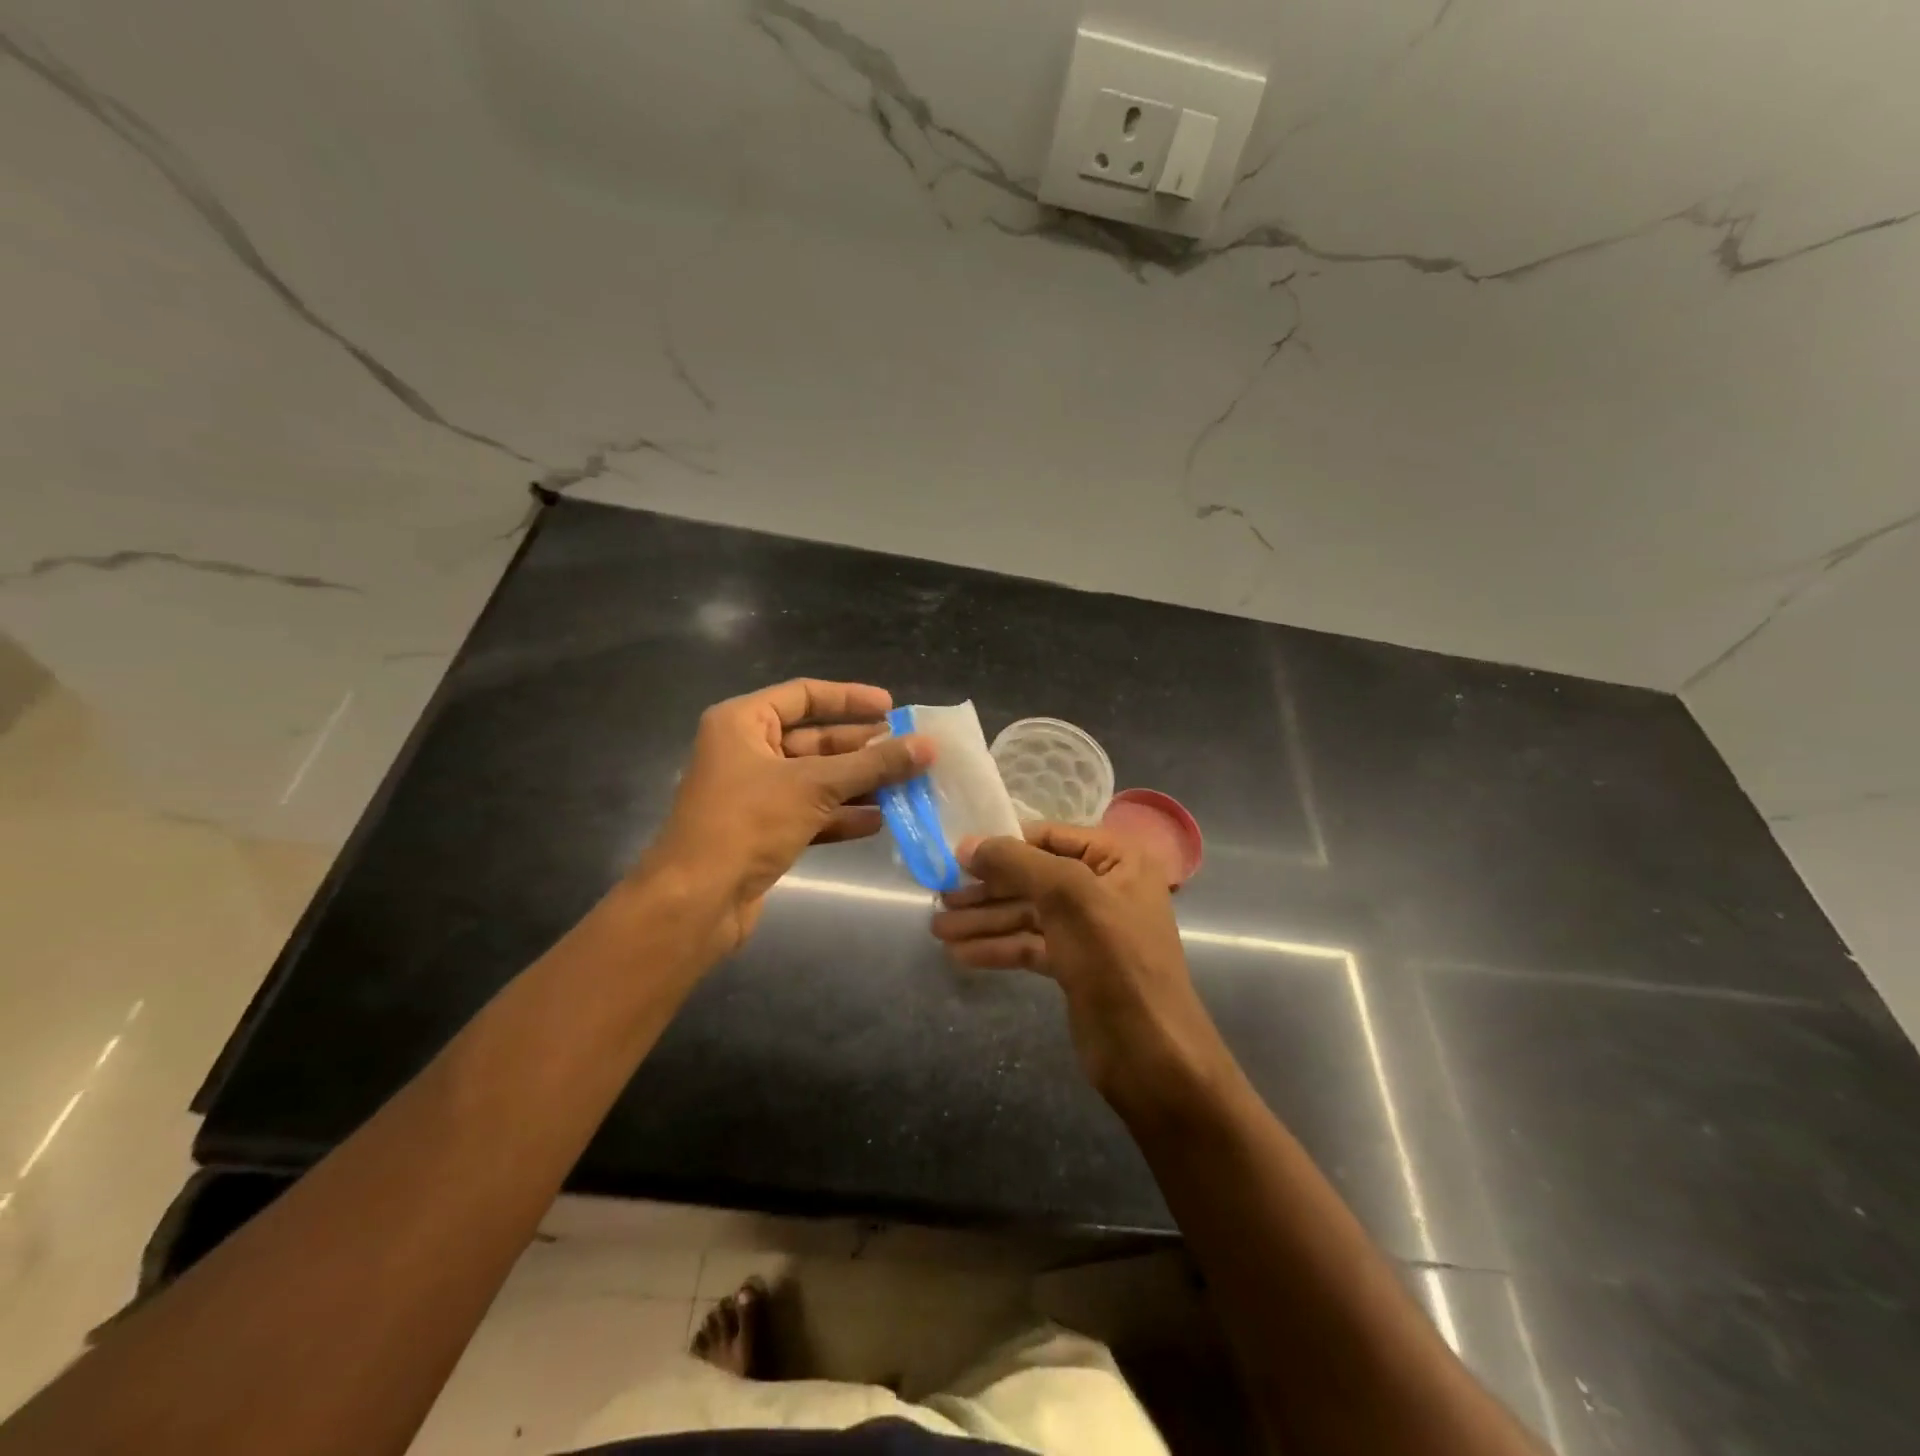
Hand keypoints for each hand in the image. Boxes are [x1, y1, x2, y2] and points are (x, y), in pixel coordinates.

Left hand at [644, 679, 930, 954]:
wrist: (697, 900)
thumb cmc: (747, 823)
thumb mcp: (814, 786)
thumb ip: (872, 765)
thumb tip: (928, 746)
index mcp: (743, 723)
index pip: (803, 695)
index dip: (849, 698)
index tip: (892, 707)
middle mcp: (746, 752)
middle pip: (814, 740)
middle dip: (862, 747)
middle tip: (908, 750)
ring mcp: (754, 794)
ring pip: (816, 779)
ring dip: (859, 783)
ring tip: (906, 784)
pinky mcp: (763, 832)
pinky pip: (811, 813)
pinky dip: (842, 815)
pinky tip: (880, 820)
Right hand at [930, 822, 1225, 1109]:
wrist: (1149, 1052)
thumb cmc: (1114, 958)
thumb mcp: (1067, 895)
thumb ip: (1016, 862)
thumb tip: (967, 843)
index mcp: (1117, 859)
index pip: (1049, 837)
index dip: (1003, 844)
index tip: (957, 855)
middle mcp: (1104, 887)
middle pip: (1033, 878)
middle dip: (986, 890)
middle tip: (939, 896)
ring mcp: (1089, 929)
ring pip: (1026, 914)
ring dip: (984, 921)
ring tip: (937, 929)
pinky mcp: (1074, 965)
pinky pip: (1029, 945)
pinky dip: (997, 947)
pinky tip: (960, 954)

++++++++++++++++++++

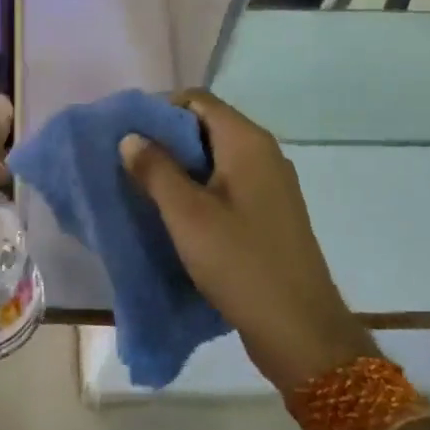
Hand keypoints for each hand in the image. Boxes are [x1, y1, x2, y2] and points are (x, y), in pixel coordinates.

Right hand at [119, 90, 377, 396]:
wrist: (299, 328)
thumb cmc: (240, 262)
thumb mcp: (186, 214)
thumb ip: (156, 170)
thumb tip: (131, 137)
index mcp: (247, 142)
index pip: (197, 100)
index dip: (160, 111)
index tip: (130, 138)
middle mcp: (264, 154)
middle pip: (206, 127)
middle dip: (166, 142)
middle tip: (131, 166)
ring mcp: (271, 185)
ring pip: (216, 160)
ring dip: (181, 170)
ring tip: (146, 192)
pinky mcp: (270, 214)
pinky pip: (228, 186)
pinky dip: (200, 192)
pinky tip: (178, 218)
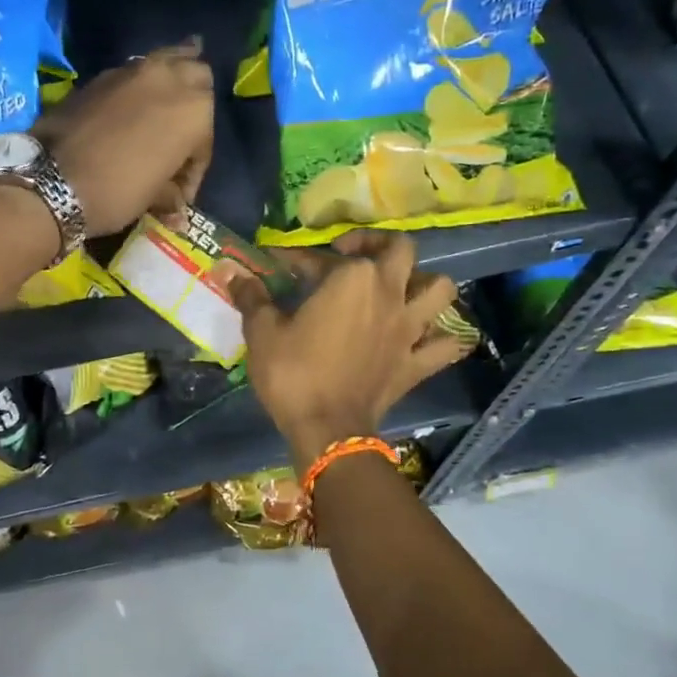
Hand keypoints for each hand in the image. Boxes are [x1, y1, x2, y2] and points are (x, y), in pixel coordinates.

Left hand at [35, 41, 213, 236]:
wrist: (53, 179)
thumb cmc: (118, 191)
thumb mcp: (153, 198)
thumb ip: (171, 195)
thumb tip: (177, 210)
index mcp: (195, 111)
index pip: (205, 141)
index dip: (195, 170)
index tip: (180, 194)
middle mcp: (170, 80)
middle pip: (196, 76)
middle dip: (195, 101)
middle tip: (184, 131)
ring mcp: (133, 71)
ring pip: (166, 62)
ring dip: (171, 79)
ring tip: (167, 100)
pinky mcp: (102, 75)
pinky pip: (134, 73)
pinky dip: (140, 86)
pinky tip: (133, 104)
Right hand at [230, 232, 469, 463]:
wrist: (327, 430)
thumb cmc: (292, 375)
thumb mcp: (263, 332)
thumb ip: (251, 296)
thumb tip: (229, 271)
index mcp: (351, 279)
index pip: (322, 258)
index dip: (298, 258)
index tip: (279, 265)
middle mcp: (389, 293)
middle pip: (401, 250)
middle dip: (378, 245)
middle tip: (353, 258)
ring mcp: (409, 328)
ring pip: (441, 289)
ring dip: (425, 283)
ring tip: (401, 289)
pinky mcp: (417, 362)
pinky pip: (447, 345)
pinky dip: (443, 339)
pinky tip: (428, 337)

++++++++++++++++++++

Prompt:
Taking the listing above as the source, transcribe only the lines starting at the line with "middle pip: (814, 740)" and going through the line with "index tip: (957, 855)", unaltered and with both ends included.

Written reply:
middle pip: (814, 740)
middle dip: (862, 747)
middle tip: (908, 750)
ring mcp: (754, 794)
ring pip: (816, 779)
ring dip: (859, 783)
ring tip: (906, 784)
pinky mcp: (763, 832)
pinky pip: (811, 813)
pinky dip: (842, 815)
pinky tip: (880, 820)
Right hand at [930, 822, 1225, 1109]:
wrist: (1149, 1052)
thumb cmc: (1114, 958)
thumb mcp: (1067, 895)
thumb ip: (1016, 862)
thumb tip: (967, 843)
index mcp: (1117, 859)
index pip: (1049, 837)
index dip: (1003, 844)
index tip: (957, 855)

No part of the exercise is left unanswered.